*** Opening of THE RECORDS ***
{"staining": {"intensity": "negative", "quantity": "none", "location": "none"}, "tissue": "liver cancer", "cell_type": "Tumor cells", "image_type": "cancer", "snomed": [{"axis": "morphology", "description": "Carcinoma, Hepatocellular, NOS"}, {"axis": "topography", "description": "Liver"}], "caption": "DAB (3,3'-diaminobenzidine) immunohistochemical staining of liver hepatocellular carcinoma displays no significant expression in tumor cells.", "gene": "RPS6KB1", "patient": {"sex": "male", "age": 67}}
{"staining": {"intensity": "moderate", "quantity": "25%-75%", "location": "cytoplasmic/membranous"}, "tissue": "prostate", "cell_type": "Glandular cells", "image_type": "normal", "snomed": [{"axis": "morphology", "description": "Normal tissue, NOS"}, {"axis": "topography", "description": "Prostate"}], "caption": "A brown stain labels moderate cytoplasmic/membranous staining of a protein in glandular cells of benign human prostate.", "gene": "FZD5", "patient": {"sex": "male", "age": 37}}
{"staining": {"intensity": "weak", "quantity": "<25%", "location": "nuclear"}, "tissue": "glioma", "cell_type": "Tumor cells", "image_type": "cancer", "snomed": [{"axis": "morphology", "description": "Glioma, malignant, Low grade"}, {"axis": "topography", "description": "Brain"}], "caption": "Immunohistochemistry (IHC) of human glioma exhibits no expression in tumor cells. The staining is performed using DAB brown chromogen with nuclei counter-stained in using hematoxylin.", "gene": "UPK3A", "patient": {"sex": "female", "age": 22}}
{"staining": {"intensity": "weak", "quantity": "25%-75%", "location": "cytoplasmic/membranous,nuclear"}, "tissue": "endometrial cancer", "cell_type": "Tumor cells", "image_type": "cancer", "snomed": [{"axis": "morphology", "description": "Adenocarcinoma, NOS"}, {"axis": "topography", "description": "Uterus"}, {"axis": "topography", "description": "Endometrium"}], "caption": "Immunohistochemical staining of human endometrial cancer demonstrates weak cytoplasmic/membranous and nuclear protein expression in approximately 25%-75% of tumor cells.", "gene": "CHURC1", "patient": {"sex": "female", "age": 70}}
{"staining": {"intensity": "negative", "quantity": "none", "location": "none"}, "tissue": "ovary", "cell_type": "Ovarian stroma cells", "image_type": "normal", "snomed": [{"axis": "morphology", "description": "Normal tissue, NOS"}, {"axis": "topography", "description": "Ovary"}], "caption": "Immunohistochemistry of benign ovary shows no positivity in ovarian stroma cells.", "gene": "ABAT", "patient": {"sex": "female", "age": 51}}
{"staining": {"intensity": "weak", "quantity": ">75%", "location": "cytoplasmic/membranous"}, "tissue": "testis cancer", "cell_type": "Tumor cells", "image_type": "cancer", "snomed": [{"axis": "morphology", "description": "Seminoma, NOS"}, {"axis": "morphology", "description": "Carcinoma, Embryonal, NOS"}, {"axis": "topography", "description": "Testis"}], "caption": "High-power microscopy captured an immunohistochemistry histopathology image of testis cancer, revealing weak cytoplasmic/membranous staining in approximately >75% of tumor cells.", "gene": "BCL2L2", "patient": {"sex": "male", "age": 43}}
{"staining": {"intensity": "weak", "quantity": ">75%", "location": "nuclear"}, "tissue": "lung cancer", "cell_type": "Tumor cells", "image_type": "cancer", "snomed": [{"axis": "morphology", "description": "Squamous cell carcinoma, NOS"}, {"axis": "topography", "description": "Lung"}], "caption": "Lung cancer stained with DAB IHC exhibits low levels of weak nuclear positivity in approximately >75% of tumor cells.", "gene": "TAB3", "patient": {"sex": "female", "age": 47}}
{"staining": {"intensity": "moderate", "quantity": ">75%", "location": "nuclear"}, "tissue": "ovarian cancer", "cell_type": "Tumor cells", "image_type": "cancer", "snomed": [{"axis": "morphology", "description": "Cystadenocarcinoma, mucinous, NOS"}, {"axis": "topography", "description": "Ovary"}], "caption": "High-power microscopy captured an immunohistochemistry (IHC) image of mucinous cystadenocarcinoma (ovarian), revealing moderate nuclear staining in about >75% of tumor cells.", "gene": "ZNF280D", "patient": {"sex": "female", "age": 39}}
*** Close of THE RECORDS ***
DIRECTIONS: Every line in the records above that holds "Ovary" counts once; state the total and nothing else.

PROBLEM SOLUTION: 2